Birçok hastalığa yol açabilir

 

 

Çalışmaların yaşam tarzı ve biyolojik saat arasındaki uyumsuzlukların kanser dâhil birçok hastalığa neden olabileceğini gösterdiğini belirten Doç. Dr. Yasemin Kemal, “Uykusuzluk, kahve ve nikotin gibi uyarıcıların aşırı kullanımı, stres, gece mesaisi, jet-lag, geç yemek yeme, vb. sirkadiyen ritmi kötü yönde etkiler. Sirkadiyen ritmi düzenleyen en önemli hormon melatonindir. Karanlıkta salgılanan bu hormon uykuya geçişi sağlar. Peki saat nerede? Beynimizde epifiz adı verilen korunaklı bir yerde. Gözümüzden gelen ışınlarla vücudumuza ritim veriyor” ifadelerini kullandı.

 

“Vücudumuzun biyolojik saati sikardiyen”

 

 

“Sirkadiyen ritm vücudumuzun biyolojik saatidir” diyen Doç. Dr. Yasemin Kemal, bu biyolojik saatteki bozuklukların nelere yol açabileceğini şu şekilde sıraladı: “Stres hormonlarımız artar, gerginlik, yorgunluk, öfke patlamaları meydana gelir. Uyku ritmi bozulur, uyku bölünmeleri, halsiz ve enerjisiz uyamaya sebep olur. Depresyon, bipolar bozukluk, ruhsal sorunlar gelişir. Yeme içme dengesi bozulur, iştah sapmaları kilo alma veya verme görülür. Bağışıklık sistemi zayıflar, enfeksiyonlar artar. Kanser riski artar.Hafıza zayıflar, dikkat ve konsantrasyon azalır.”

 

Biyolojik saatimizin bozulması kanser riskini artırıyor

 

 

Sirkadiyen ritimden kanser tedavisinde yararlanabileceği gibi kanserden korunmada da faydalanılabileceğinin öngörüldüğüne dikkat çeken Dr. Kemal, “Sirkadiyen ritim, DNA hasarlarının tamirinde görev alır. Biyolojik saatin bozulması DNA tamirinde aksaklıklara yol açar. Organlarımızı oluşturan hücrelerdeki DNA hasarı birikir ve tamir edilemezse kontrolsüz hücre çoğalması ve kanser meydana gelir.
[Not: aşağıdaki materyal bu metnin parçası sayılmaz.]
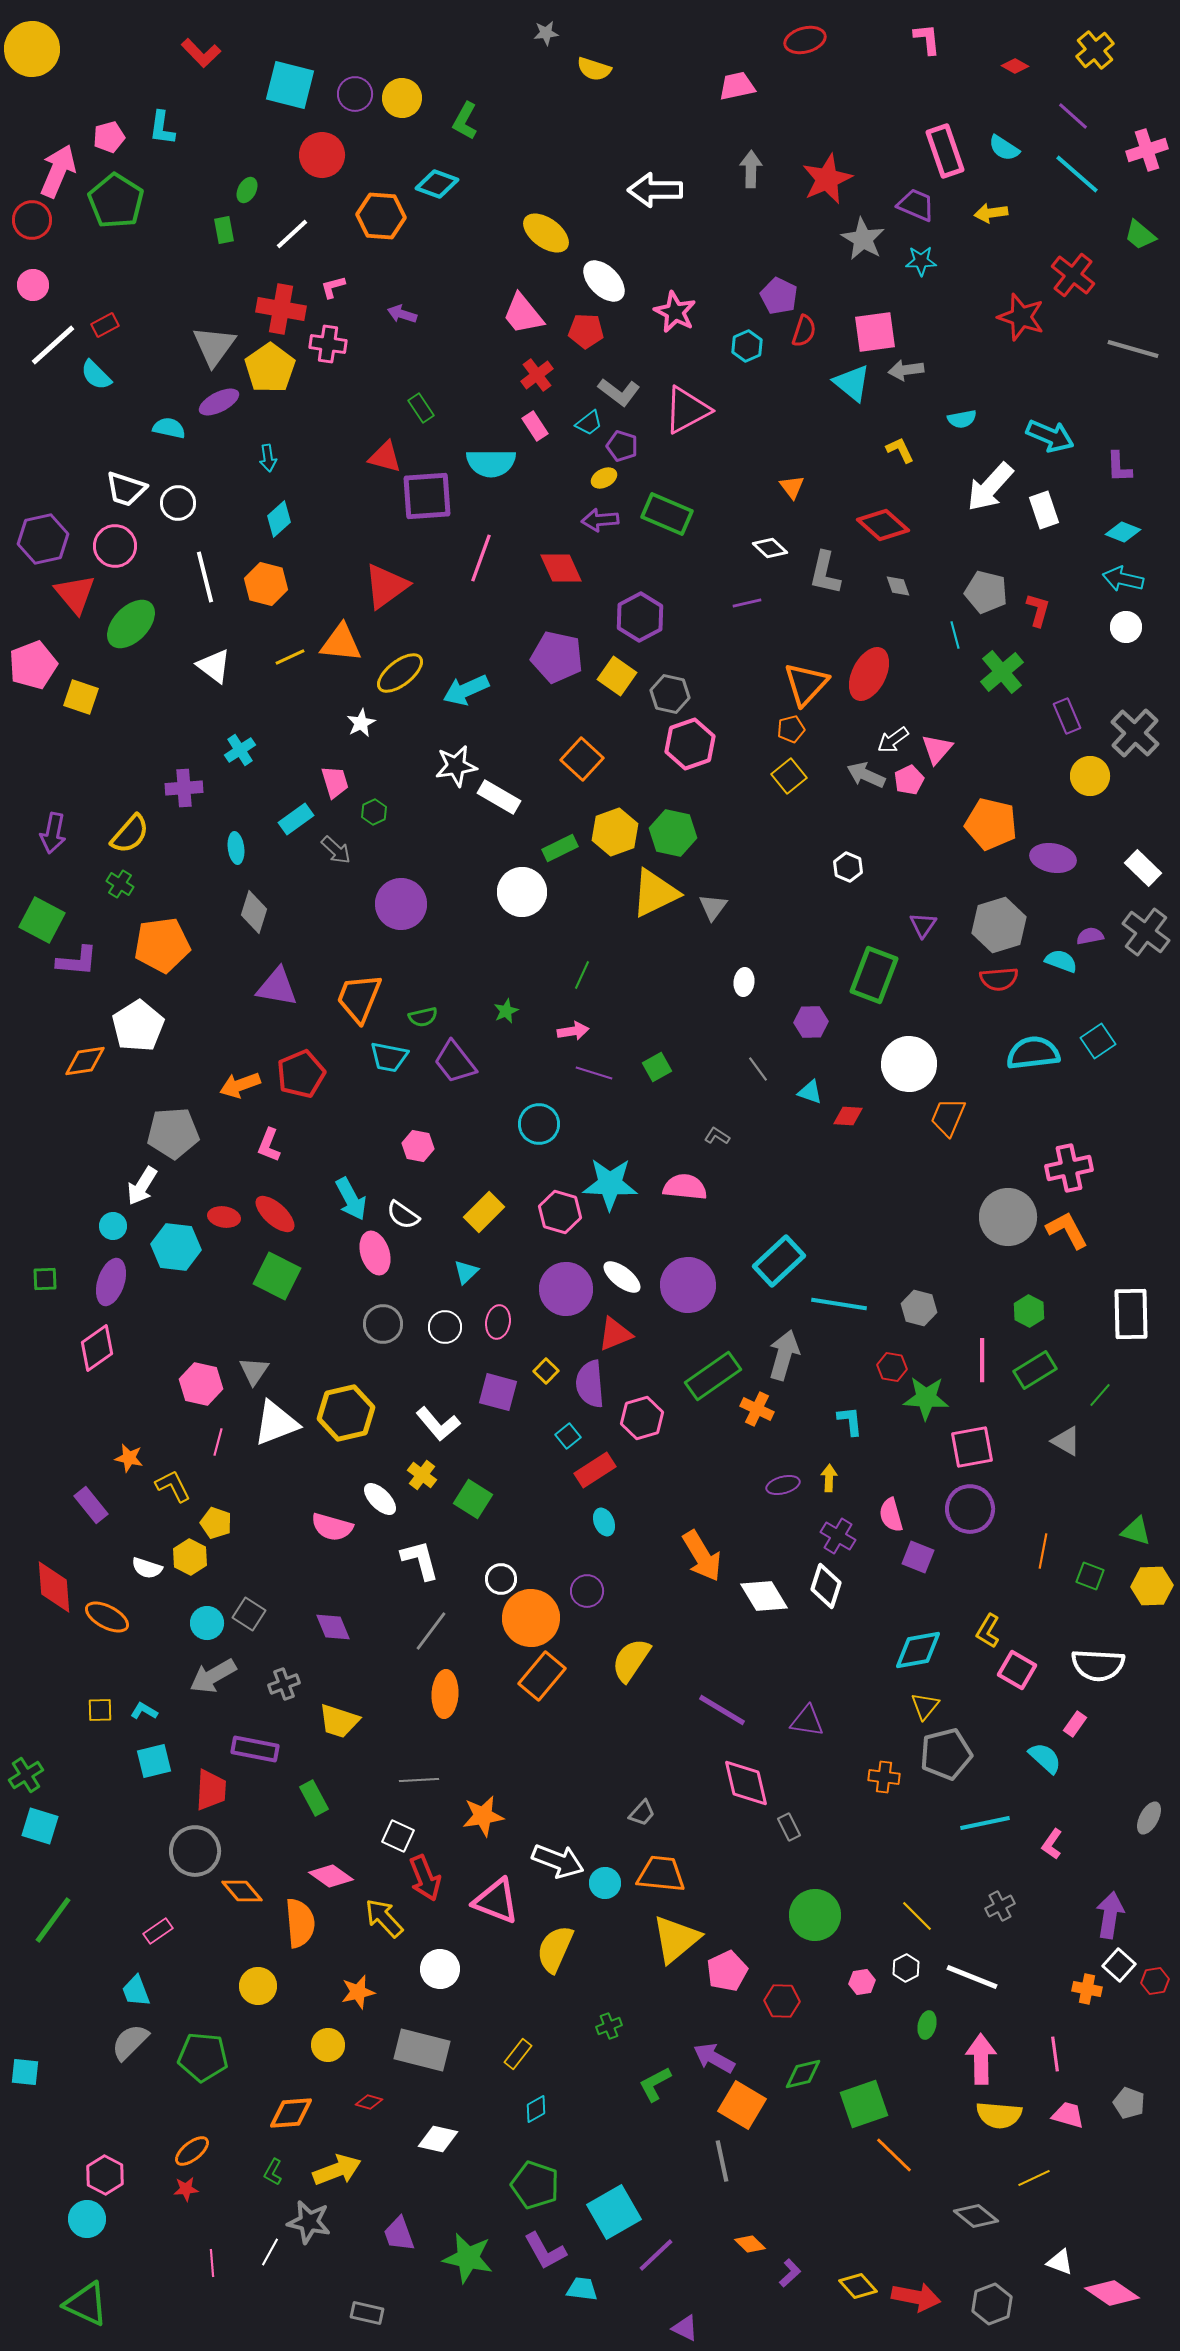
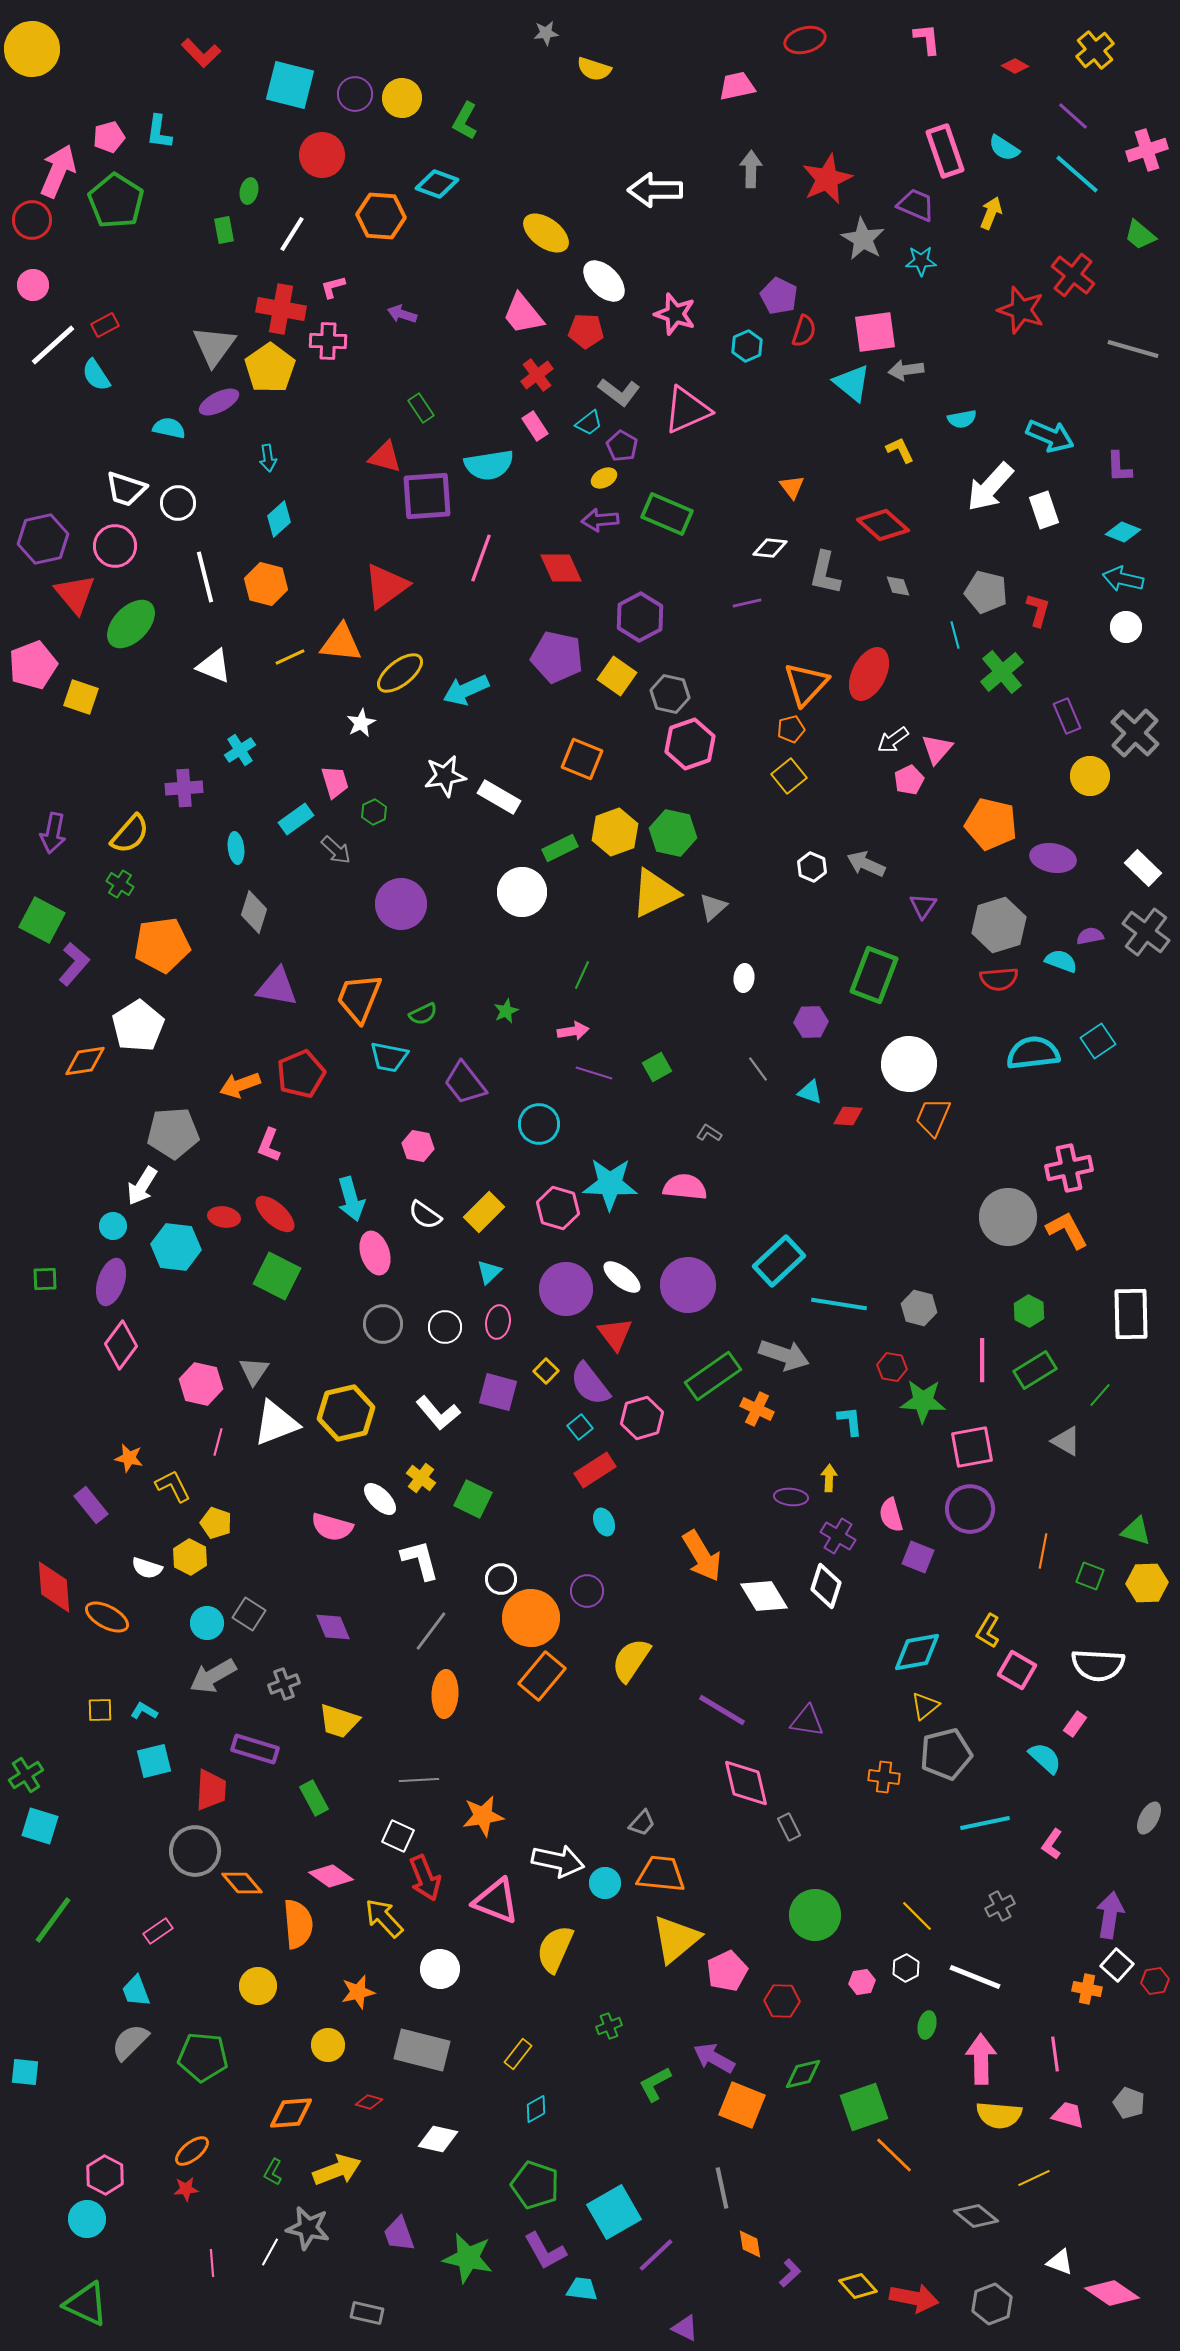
cyan L-shape at (162, 128): moved 3 px left, 4 px down
green ellipse at (247, 190): moved 2 px right, 1 px down; rotated 15 degrees counterclockwise
yellow arrow at (991, 213): rotated 120 degrees clockwise
white line at (292, 234): rotated 15 degrees counterclockwise
pink star at (675, 312): moved 2 px down; rotated 9 degrees counterclockwise
red star at (1021, 317): moved 7 px up
pink cross at (328, 344): moved 3 px up; rotated 6 degrees counterclockwise
cyan semicircle at (96, 375): rotated 12 degrees clockwise
pink triangle at (687, 410): rotated 4 degrees clockwise
purple pentagon at (622, 446): rotated 12 degrees clockwise
cyan semicircle at (491, 463): moved 2 px left, 2 px down; rotated 9 degrees counterclockwise
white diamond at (770, 548): rotated 36 degrees counterclockwise
white triangle at (214, 666): rotated 15 degrees counterclockwise
orange square at (582, 759): rotated 21 degrees counterclockwise
white star at (456, 766): moved 11 px left, 10 px down
gray arrow at (866, 775): moved 89 px down
white hexagon at (848, 867): moved 36 px left
gray triangle at (713, 907): rotated 12 degrees clockwise
purple triangle at (923, 925): moved 19 px up
purple L-shape at (77, 961): moved 3 px left, 3 px down; rotated 54 degrees counterclockwise
white ellipse at (744, 982): moved 4 px up
green semicircle at (423, 1017): moved 3 px up; rotated 12 degrees counterclockwise
purple trapezoid at (455, 1062): moved 10 px right, 21 px down
orange trapezoid at (948, 1117): moved 15 px left
gray L-shape at (717, 1136): moved 8 px left, 3 px up
cyan arrow at (351, 1199): rotated 12 degrees clockwise
pink hexagon at (560, 1212): moved 2 px left, 4 px up
white semicircle at (403, 1215): moved 22 px right
cyan triangle at (466, 1272): moved 23 px right
red triangle at (615, 1334): rotated 45 degrees counterclockwise
pink diamond at (97, 1348): moved 24 px right, 3 px up; rotated 18 degrees counterclockwise
gray arrow at (784, 1355): rotated 93 degrees clockwise
purple semicircle at (590, 1384): rotated 33 degrees counterclockwise
green star at (926, 1398): moved 3 px left, 3 px down
white L-shape at (438, 1424): moved 11 px up
cyan square at (568, 1436): moved 12 px right, 9 px up
yellow cross at (422, 1475): moved 1 px left, 3 px down
purple ellipse at (783, 1485): moved 8 px right, 12 px down; rotated 20 degrees clockwise
green square at (473, 1499): rotated 6 degrees counterclockwise
yellow hexagon at (1152, 1586): moved 5 px left, 3 px up
cyan diamond at (918, 1650): moved 1 px left, 2 px down
yellow triangle at (925, 1706): rotated 12 degrees clockwise
purple rectangle at (255, 1749): rotated 6 degrees clockwise
gray trapezoid at (642, 1813): moved 10 px down
white arrow at (558, 1861): rotated 9 degrees counterclockwise
orange diamond at (242, 1891): moved 8 px up
orange semicircle at (300, 1923): moved 2 px left, 1 px down
white square at (1119, 1965): moved 2 px left
white line at (972, 1977): moved 3 px right
green square at (864, 2104): moved 3 px down
orange square at (742, 2105): rotated 9 degrees counterclockwise
gray line at (722, 2161): moved 27 px down
gray star at (309, 2222): moved 1 px left, 6 px down
orange diamond at (750, 2244): rotated 36 degrees clockwise
red arrow at (916, 2297): moved 2 px left, 1 px down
Ayrıca kanser tedavisinde kullanılan kemoterapi ilaçları da kanserli hücrelerde DNA hasarı yaparak hücreleri öldürürler. 2015 yılında Nobel ödülü alan Aziz Sancar ve ekibi de günün bazı saatlerinde DNA tamiri çok hızlı bazı saatlerinde çok yavaş tespitini yapmışlardır. Bu nedenle kemoterapiyi de DNA tamirinin en yavaş döneminde vermek daha etkili olabilir. Sirkadiyen ritimden kanser tedavisinde yararlanabileceğimiz gibi kanserden korunmada da faydalanabileceğimiz öngörülmektedir. Aziz Sancar çalışmasında deri kanserini önleme noktasında bu faydayı vurgulamıştır. Bu şekilde güneşlenmenin hangi saatlerde kanser riskinin arttığının, hangi zamanlarda azaldığının tespit edilebileceğini ortaya koymaktadır” açıklamasında bulundu.